Trying to think of things to write lately has been difficult. I have thoughts and opinions but I have become more worried lately about what people are going to think about my thoughts and opinions. I have recently stopped writing for myself and have started writing for whoever is reading. That's terrible and that's not at all how a real writer should be. I'm not going to impress everyone and I'm definitely not going to make or break relationships by keeping everything rated G or letting everything fluctuate into an R rating. I started this because I do have a voice and I do have my own shit going on. I'm on the adventure of a lifetime!
I've also found that I'm losing my writing style. I'm trying to compare myself to writers on other blogs and I'm finding that it's actually killing my own thought process. I don't need to use every $5 word in the book in order to get my point across. I like things black or white. I like not having a gray area. I like knowing and not being kept in the dark or lead on.. so why am I treating my potential readers the same way? I need to get back the point of this whole thing and that was to keep friends and family in touch with what it is I have been up to.
So let's get back to the basics by saying things have been happening lately and I believe them to be good things. I am trying to throw off my old habits by not actually putting all my eggs in one basket but luckily, because of my past experiences.. I have learned that slow and steady wins the race. So I'm going to actually just leave that as is because I don't know what else to say at this point. It could be good. I'm hoping it's good but won't be destroyed if it's not good. It's life.
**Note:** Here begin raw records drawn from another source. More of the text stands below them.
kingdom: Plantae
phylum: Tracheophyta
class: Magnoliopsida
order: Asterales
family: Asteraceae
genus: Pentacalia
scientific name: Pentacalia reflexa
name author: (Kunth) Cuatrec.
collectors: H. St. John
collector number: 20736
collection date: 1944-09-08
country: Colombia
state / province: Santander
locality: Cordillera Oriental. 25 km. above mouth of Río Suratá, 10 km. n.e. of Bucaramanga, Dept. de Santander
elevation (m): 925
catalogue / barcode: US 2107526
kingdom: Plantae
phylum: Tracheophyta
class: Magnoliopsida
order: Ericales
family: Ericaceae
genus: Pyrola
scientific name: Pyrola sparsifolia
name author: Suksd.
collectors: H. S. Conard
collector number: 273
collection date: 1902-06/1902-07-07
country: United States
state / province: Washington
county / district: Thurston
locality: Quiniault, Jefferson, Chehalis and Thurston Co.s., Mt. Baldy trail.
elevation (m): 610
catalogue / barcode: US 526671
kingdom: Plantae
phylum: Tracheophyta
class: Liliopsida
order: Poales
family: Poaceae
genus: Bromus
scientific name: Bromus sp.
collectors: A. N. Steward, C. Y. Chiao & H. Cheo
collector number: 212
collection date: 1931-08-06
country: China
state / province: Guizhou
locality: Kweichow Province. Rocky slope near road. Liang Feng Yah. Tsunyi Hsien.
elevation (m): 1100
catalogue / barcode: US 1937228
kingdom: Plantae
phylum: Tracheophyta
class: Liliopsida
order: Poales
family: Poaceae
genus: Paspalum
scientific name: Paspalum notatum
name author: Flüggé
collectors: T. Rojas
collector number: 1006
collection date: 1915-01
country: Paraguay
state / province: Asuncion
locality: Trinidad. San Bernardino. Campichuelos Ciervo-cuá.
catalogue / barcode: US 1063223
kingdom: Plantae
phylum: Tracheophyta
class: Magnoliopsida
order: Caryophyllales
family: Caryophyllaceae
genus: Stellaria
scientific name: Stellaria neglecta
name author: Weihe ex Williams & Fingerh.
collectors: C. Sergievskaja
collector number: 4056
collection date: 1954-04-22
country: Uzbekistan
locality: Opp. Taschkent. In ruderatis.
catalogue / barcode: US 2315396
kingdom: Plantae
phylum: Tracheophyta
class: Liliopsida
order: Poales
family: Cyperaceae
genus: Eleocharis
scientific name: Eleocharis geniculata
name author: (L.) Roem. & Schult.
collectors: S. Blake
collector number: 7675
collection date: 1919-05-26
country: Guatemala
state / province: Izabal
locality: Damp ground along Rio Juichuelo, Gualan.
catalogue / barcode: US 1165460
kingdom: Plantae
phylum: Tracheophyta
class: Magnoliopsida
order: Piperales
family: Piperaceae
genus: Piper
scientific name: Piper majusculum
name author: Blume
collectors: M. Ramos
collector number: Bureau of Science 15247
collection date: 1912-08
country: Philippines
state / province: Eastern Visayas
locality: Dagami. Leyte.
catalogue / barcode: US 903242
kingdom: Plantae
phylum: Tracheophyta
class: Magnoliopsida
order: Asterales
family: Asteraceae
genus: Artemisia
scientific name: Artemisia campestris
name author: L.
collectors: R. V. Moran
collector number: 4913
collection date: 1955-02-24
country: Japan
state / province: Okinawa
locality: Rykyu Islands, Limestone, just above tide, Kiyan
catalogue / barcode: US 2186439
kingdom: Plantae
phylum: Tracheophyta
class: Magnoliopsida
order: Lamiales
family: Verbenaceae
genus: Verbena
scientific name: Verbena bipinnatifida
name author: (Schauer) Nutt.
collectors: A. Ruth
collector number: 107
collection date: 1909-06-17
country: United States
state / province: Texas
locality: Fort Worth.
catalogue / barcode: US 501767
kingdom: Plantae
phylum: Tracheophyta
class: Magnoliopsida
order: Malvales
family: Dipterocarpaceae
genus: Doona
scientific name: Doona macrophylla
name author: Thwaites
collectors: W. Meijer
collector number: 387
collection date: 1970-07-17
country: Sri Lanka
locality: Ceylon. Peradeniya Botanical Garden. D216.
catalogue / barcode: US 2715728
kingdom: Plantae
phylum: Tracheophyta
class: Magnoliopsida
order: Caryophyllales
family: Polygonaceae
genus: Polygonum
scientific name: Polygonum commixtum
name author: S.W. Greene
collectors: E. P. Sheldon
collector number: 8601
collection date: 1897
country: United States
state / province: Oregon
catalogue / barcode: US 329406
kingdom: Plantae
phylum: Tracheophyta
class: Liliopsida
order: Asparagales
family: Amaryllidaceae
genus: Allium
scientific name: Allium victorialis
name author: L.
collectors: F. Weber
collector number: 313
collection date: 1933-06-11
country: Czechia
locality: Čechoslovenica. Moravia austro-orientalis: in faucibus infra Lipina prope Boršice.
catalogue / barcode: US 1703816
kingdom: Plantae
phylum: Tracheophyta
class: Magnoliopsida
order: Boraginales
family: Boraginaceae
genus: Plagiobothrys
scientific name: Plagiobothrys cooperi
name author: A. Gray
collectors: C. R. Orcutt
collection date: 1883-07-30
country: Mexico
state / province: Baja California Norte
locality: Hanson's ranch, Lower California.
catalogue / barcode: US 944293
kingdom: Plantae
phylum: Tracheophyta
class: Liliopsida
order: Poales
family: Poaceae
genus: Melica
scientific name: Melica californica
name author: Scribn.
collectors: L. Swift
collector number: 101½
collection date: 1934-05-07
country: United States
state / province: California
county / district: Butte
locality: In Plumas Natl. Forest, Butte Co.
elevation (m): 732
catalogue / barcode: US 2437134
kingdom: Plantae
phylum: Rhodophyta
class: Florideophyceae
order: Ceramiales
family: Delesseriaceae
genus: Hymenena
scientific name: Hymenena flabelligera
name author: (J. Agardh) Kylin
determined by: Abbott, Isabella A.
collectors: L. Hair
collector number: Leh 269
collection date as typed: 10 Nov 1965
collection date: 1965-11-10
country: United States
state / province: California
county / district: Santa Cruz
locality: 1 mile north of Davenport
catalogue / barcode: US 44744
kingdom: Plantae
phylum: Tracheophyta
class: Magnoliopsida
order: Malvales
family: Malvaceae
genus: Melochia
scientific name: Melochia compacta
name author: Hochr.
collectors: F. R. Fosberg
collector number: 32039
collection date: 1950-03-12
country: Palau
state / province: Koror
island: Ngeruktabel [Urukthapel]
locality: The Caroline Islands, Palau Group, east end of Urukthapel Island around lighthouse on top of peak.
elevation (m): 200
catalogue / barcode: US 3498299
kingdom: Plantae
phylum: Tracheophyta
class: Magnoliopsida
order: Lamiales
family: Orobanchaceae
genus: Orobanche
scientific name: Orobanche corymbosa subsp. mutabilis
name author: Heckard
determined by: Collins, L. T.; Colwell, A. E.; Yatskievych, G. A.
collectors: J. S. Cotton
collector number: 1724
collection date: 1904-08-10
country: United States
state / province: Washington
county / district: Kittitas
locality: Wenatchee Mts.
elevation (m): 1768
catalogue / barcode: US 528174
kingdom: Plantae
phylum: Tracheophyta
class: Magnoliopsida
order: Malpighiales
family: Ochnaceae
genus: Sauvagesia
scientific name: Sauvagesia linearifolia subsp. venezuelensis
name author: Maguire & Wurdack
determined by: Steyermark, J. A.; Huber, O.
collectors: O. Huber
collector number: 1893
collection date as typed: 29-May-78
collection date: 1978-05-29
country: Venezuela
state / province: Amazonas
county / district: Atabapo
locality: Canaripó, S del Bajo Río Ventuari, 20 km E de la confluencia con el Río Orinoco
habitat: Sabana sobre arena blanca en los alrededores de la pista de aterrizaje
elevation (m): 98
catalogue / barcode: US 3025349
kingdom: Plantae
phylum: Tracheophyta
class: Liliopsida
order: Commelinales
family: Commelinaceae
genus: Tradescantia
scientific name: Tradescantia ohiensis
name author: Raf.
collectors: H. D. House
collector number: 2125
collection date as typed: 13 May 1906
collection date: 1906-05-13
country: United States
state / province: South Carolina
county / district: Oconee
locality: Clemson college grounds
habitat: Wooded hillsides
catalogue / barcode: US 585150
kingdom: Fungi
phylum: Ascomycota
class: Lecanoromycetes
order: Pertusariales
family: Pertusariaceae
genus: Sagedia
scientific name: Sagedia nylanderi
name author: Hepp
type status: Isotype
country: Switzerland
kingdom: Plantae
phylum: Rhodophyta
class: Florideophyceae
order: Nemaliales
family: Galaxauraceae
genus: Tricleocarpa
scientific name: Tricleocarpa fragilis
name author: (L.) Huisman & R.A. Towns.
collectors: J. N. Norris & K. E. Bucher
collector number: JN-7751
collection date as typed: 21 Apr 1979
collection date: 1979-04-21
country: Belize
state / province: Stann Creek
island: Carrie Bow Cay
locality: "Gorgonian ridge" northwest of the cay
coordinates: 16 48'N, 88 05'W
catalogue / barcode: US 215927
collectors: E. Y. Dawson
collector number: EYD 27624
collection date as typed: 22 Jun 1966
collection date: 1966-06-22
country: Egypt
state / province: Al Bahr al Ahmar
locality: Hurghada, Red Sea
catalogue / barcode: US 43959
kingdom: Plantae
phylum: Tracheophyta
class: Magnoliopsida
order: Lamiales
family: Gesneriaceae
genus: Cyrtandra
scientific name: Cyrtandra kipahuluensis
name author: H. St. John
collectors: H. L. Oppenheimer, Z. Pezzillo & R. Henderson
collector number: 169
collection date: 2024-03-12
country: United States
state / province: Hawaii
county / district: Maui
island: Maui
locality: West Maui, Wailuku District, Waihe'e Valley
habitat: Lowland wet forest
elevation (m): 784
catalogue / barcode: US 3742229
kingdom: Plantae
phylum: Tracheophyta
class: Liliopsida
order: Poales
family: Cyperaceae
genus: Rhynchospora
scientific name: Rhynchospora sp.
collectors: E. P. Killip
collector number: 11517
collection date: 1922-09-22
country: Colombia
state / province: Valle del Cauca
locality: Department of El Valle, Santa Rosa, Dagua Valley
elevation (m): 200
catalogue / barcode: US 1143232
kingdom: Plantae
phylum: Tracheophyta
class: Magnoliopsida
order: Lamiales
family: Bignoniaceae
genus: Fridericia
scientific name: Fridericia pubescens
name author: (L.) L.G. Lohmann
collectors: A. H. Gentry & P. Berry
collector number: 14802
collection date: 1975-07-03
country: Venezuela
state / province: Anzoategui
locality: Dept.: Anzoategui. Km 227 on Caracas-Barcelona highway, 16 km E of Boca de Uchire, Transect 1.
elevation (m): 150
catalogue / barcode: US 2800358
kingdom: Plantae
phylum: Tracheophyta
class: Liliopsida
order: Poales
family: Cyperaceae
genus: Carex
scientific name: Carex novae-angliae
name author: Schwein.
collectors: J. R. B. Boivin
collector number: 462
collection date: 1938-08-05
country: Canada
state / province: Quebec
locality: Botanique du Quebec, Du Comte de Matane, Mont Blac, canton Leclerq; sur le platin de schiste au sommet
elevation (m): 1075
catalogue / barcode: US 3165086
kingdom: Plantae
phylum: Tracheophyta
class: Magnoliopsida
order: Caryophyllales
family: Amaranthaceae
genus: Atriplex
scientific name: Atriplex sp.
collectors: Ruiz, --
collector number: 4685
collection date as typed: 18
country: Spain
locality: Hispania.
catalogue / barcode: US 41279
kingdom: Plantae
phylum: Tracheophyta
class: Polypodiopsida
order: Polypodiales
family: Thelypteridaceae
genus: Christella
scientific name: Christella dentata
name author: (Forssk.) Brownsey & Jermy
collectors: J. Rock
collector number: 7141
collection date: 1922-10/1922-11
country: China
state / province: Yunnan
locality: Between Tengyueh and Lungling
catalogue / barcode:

I recently joined back up with the rest of the world and hooked up cable and internet. I have spent a total of 2 minutes watching TV (mostly to check and make sure I have AMC) and the rest of the time has been spent with my new boyfriend: Netflix. Well not new, we've actually been in a relationship for a lot of years. Back when DVDs and streaming came hand in hand. We took a break from each other but our relationship is still firm. That's what love is -- I think. Clearly, I'm an expert.
Today is going to be (well it's supposed to be) a productive day if I could peel myself away from the Roku and get in the damn shower. I have to pay rent, get an oil change, join the gym and clean my apartment.
Maybe it's not a full day, but Netflix and I have plans later.